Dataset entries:
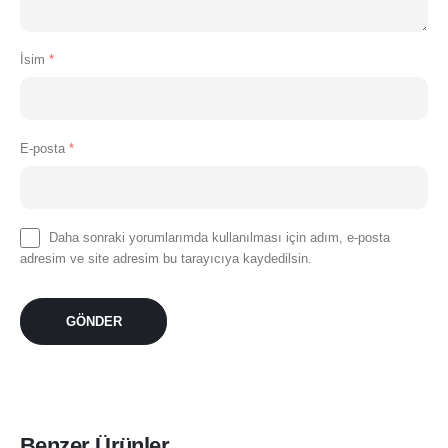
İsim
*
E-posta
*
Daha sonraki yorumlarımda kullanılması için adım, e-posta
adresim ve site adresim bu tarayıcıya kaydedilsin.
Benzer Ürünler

EXERCISE REQUIREMENTS
Determine how many lines in the data above include the word "posta", and state that number only.

EXERCISE OUTPUT
2